» **文档正文**:
※

结合 NameServer 的 scanNotActiveBroker 定时任务,NameServer 便可以维护一个较为实时的 Broker 信息列表。
public class BrokerController {
public void start() throws Exception {
// 定时去所有 NameServer 注册自己的信息
this.scheduledExecutorService.scheduleAtFixedRate(new Runnable() {
@Override
public void run() {
try {
BrokerController.this.registerBrokerAll(true, false, brokerConfig.isForceRegister());
} catch (Throwable e) {
log.error("registerBrokerAll Exception", e);
}
}
}, 1000 * 10, Math.max(10000, Math.min(brokerConfig.getRegisterNameServerPeriod(), 60000)), TimeUnit.MILLISECONDS);
}
}
再看看 NameServer 如何处理该请求,大体流程如下:
根据请求解析出请求头和请求体
根据请求头和请求体去更新 NameServer 本地维护的 clusterAddrTable、brokerAddrTable、brokerLiveTable、filterServerTable 等信息
看看其主要行为:
public class RouteInfoManager {
public RegisterBrokerResult registerBroker(
final String clusterName,
final String brokerAddr,
final String brokerName,
final long brokerId,
final String haServerAddr,
final TopicConfigSerializeWrapper topicConfigWrapper,
final List<String> filterServerList,
final Channel channel) {
RegisterBrokerResult result = new RegisterBrokerResult();
try {
try {
this.lock.writeLock().lockInterruptibly();
// 更新对应的 clusterAddrTable 和 brokerAddrTable 信息
Set<String> brokerNames = this.clusterAddrTable.get(clusterName);
if (null == brokerNames) {
brokerNames = new HashSet<String>();
this.clusterAddrTable.put(clusterName, brokerNames);
}
brokerNames.add(brokerName);
boolean registerFirst = false;
BrokerData brokerData = this.brokerAddrTable.get(brokerName);
if (null == brokerData) {
registerFirst = true;
brokerData = new BrokerData(clusterName, brokerName, new HashMap<Long, String>());
this.brokerAddrTable.put(brokerName, brokerData);
}
Map<Long, String> brokerAddrsMap = brokerData.getBrokerAddrs();
//Switch slave to master: first remove <1, IP:PORT> in namesrv, then add <0, IP:PORT>
//The same IP:PORT must only have one record in brokerAddrTable
Iterator<Entry<Long, String>> it = brokerAddrsMap.entrySet().iterator();
while (it.hasNext()) {
Entry<Long, String> item = it.next();
if (null != brokerAddr && brokerAddr.equals(item.getValue()) && brokerId != item.getKey()) {
it.remove();
}
}
String oldAddr = brokerData.getBrokerAddrs().put(brokerId, brokerAddr);
registerFirst = registerFirst || (null == oldAddr);
// 如果是新注册的主 Broker 则更新其对应的 topicQueueTable 信息
if (null != topicConfigWrapper
&& MixAll.MASTER_ID == brokerId) {
if (this.isBrokerTopicConfigChanged(brokerAddr, topicConfigWrapper.getDataVersion())

※

» **数据集**:

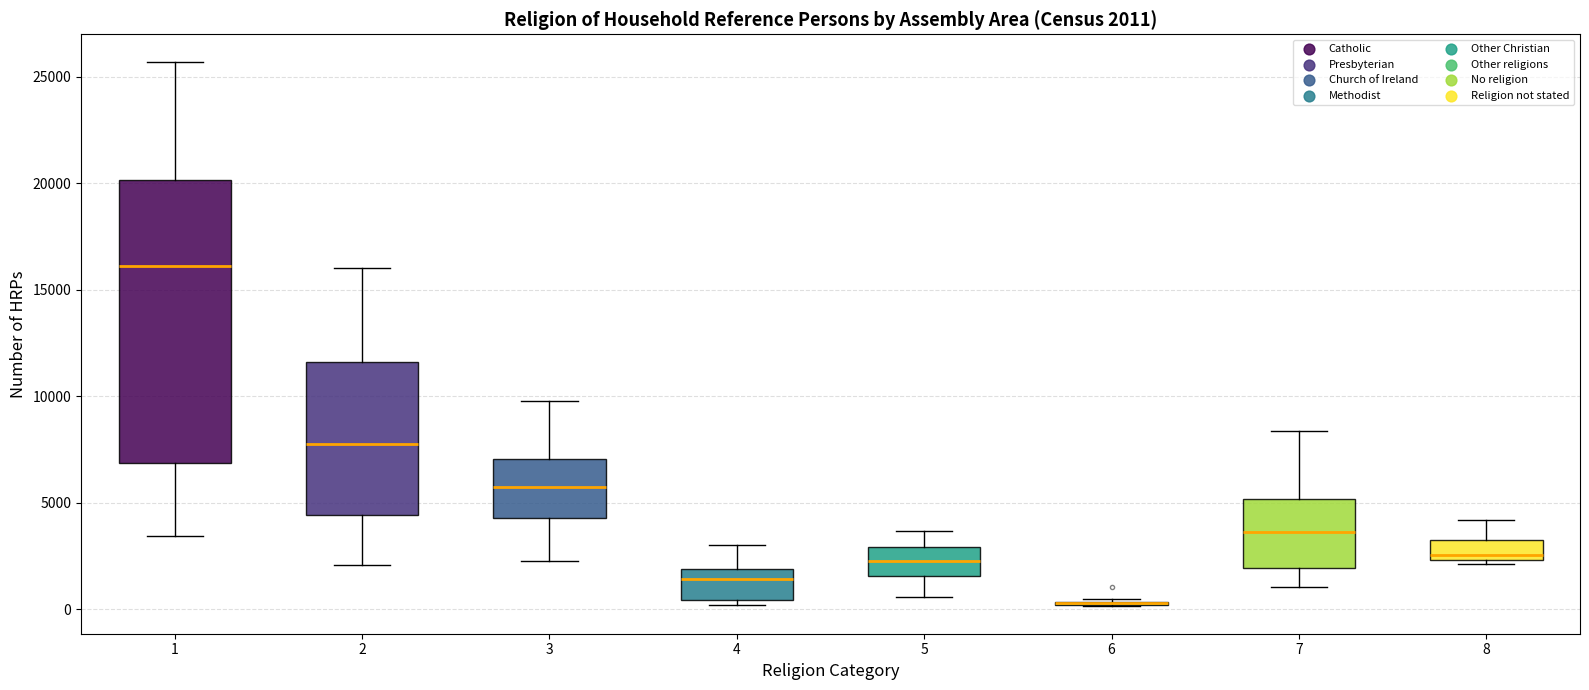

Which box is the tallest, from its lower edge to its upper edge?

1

※

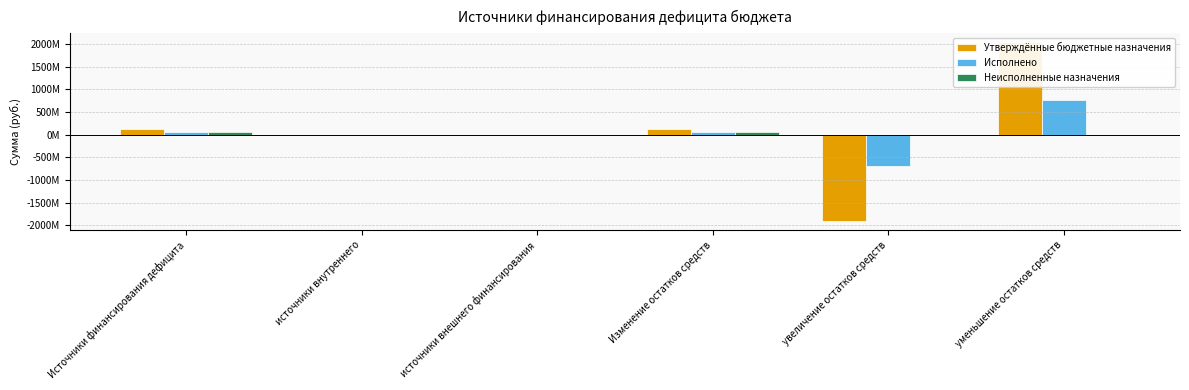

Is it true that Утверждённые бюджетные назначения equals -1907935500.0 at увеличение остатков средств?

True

※

» **待办任务**:
请列出文档正文中 registerBroker 方法声明的全部参数名称。

» **作答区**:
clusterName、brokerAddr、brokerName、brokerId、haServerAddr、topicConfigWrapper、filterServerList、channel